In a formal prehearing statement, WildEarth Guardians requested the Air Commission adopt stronger rules to drastically reduce emissions from cars and trucks, as well as offset pollution from industrial sources, including sources associated with the oil and gas industry.
The filing comes in response to a plan proposed by the Colorado Air Pollution Control Division that purports to address the region’s ground-level ozone pollution.
Ozone is the key ingredient of smog and poses myriad health threats. It forms when pollution from smokestacks, tailpipes, and oil and gas extraction reacts with sunlight.
For years, the Denver Metro area, including Adams, Arapahoe, Boulder, Broomfield, Denver, Douglas, Jefferson, Larimer, and Weld Counties, has violated federal health standards for ozone. In 2019, the U.S. Environmental Protection Agency classified the region as a “serious” dirty air area because of ongoing violations.
In response, Governor Jared Polis commented, “We have an air quality crisis across the Denver metro area with significant health impacts…We have to do everything in our power right here at home to make our air cleaner and our people healthier as soon as we possibly can.”
This fall, the Air Pollution Control Division proposed a clean up plan that claims to “attain” health standards by 2020.
Unfortunately, actual monitoring data so far in 2020 shows the region will not attain and that violations will continue into the coming years.
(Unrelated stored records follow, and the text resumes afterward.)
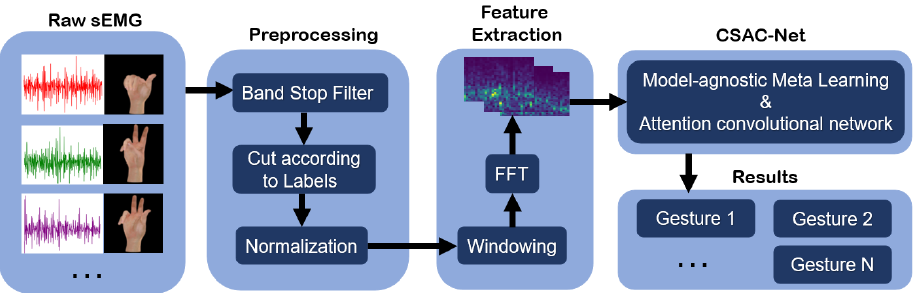
Figure 1. An overview of the method in a block diagram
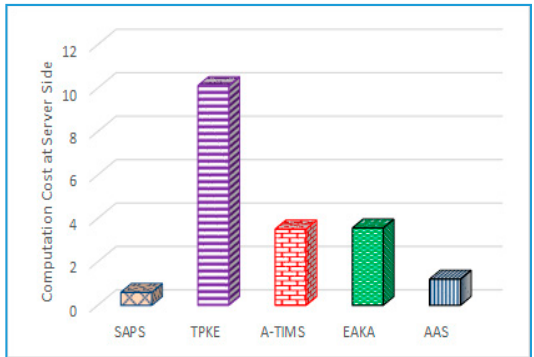
Figure 7. Computation cost at server side.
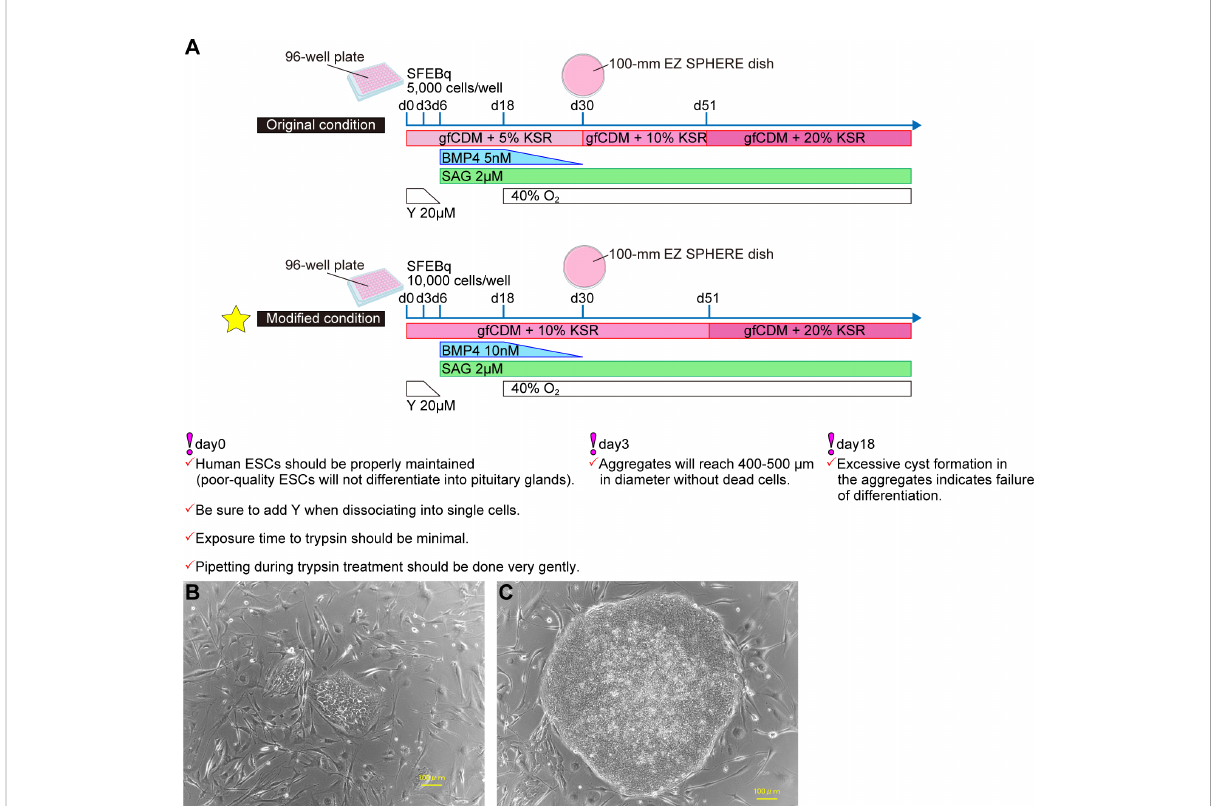
FIGURE 2 Ef fi cient pituitary differentiation from hPSCs. (A) Pituitary differentiation from hPSCs and critical points for succesful induction. Above, original conditions (7). Below, modi fi ed conditions (8). This article describes the modi fi ed method. (B) Human PSCs one day after passage. (C) Human PSCs three days after passage. Healthy hPSCs have well-de fi ned colony edges and high cell density in the colony center. Suitable colony diameter for passage is 1mm – 2mm. Scale bars: 100 µm (B, C)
A recent presentation by the Air Pollution Control Division shows that 10 monitoring sites, which are located from Chatfied State Park in Douglas County north to Fort Collins, are in violation of health standards.
Although wildfire smoke influenced air quality in the region in the month of August, monitoring data shows that even before then, six monitoring sites had registered violations of ozone standards.
In spite of the monitoring data, the Air Pollution Control Division has requested the Air Commission adopt its plan, claiming that it will meet health standards.
“Colorado regulators are playing the worst sleight of hand with the air we breathe, trying to convince us that they’re cleaning up pollution when the monitoring data says otherwise,” said Nichols. “It’s shocking that even with Governor Polis calling for his swift action to confront the Denver Metro area’s smog, his Air Pollution Control Division is making more excuses and avoiding strong action to protect people and air quality.”
In response, WildEarth Guardians filed its own proposal, calling on the Air Commission to adopt a rule that ratchets down limits on emissions from motor vehicles and requires new sources of ozone forming pollution offset their emissions to ensure net reductions.
Most new sources of ozone forming pollution are related to oil and gas extraction in the region, which continues to boom even amid the COVID health crisis and economic downturn of the oil and gas industry.
The Air Quality Control Commission is scheduled to hold a virtual rulemaking hearing from December 16-18 to hear public comment on the matter, consider the Air Division’s plan, and to weigh proposals from WildEarth Guardians and others.
“We hope the Colorado Air Quality Control Commission puts health, communities, and Coloradans before polluters,” said Nichols. “With smog continuing to plague the Denver Metro area, we need to stop giving polluters a break and start putting clean air first.”